An AA jet on the runway

“First class causes air rage” paper contains serious data flaws


A research paper by Katherine DeCelles and Michael Norton, published by Proceedings of the National Academy of Sciences, has taken the media by storm, with the takeaway — initially endorsed on DeCelles’ Twitter account — that first class cabins cause air rage. Yet Runway Girl Network data analysis and information from DeCelles in interviews show that the data contain serious flaws both in quality and in they way they are presented, raising significant questions about the expertise, methodology, oversight and review of this paper.

The press this paper has received has been unsurprisingly breathless. “Air rage? Blame the first-class cabin,” says Science Magazine, leading with an air rage incident that happened on an all-economy AirAsia A320. “How to start a mid-air fight: Put a first class cabin on the plane,” says Mashable, captioning an A380 cabin with Emirates IFE clearly shown as ‘Qatar Airways’, and an Airbus concept cabin as Lufthansa first class. “First Class Cabins Set Off ‘Air Rage’, Study Finds” says Time. All three articles were retweeted by lead author DeCelles, who has markedly changed the tone of her response to media coverage since Runway Girl Network started asking questions on 5 May.

Runway Girl Network spoke to and emailed with DeCelles, who noted that the “predicts” in the title of the article has a specific meaning in statistical analysis. “It means that it is significantly predictive of variance in the dependent variable (air rage) in a statistical model — it is not causal, like ‘causes, triggers,’ etc. It simply means it is signify [significantly -ed] associated with it controlling for all the other factors we had data on and could include as covariates (controls).”

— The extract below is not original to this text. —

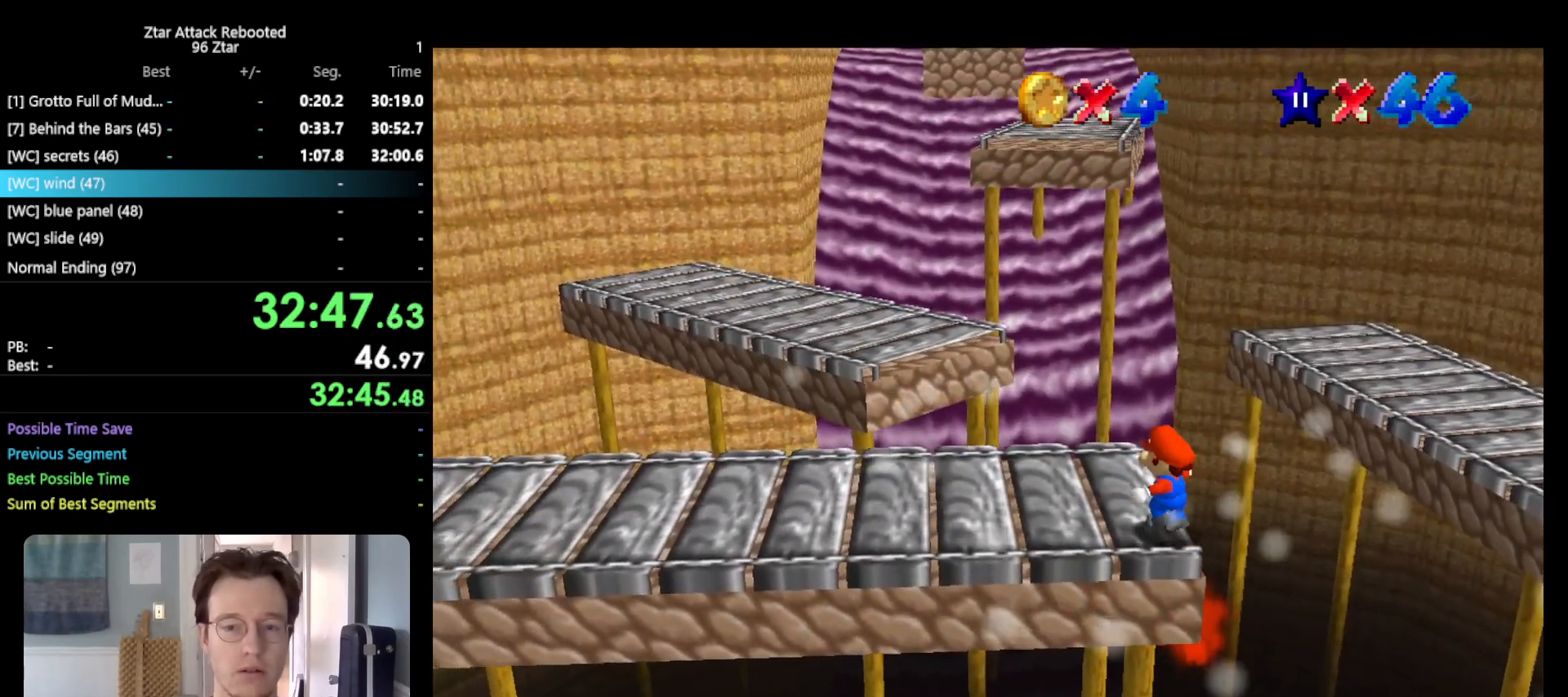
{"buttons": [], "left_stick": "left", "events": [[117, "left_stick", "left"]]}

Yet before 5 May, as mentioned, DeCelles was seen retweeting and commenting positively on Twitter about general media articles that have taken the article to be determining causality. This raises new concerns about the extent to which academic articles, aimed at provoking “a new study says…” responses from the media, are written, researched and targeted responsibly.

This image, prominent on PNAS' website, is concerning — should media coverage be the aim of academic papers? Image: PNAS

This image, prominent on PNAS’ website, is concerning — should media coverage be the aim of academic papers? Image: PNAS

In terms of the other factors DeCelles mentions as potentially contributory to air rage, the immediate question for many in the commercial aviation industry was to ask to see the data, or at least understand whether the data are of adequate quality and have been analysed by those with airline knowledge.

kontron newestBoth DeCelles and Norton work at management and business schools, and neither DeCelles nor Norton’s professional websites, nor their Google Scholar pages, nor any other source RGN could find, list a single publication regarding aviation or travel. RGN asked DeCelles for information about the commercial aviation industry’s input into the methodology. “I’ve been in extensive conversations with airline and security executives and ground personnel for years,” is all DeCelles said. The journal PNAS confirmed to RGN that no aviation expertise was used to review the article.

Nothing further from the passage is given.